● What you should do
From the listing below, output only the lines starting at the line that has "Shepton Mallet, England (United Kingdom)" and ending at the line that has "One of the first", exactly as they appear, ends included.

*** Excerpted records Section Begins ***

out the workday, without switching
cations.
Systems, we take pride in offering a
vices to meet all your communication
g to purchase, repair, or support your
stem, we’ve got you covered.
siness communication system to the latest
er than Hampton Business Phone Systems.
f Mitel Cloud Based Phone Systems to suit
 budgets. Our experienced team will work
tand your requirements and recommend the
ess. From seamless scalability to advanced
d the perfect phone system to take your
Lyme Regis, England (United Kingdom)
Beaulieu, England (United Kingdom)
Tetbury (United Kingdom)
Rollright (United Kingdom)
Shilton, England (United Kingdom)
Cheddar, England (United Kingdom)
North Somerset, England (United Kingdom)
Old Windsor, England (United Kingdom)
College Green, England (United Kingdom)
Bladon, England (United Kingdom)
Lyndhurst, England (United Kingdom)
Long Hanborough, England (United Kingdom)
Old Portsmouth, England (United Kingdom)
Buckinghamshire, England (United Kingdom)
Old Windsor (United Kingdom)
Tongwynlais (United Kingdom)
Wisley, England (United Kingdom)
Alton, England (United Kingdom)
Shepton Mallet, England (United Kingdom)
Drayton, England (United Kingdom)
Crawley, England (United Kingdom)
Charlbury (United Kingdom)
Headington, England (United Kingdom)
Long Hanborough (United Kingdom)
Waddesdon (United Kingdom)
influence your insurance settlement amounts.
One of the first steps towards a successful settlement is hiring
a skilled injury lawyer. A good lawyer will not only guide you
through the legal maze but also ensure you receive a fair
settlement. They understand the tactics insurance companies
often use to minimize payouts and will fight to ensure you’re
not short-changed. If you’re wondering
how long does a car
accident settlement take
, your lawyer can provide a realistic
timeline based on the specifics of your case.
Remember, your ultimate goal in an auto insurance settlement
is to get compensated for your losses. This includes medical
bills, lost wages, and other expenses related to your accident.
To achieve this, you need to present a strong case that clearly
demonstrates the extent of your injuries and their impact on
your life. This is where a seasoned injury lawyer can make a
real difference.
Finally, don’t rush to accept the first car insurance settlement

*** Excerpted records Section Ends ***

● Task solution
Shepton Mallet, England (United Kingdom)
Drayton, England (United Kingdom)
Crawley, England (United Kingdom)
Charlbury (United Kingdom)
Headington, England (United Kingdom)
Long Hanborough (United Kingdom)
Waddesdon (United Kingdom)
influence your insurance settlement amounts.
One of the first steps towards a successful settlement is hiring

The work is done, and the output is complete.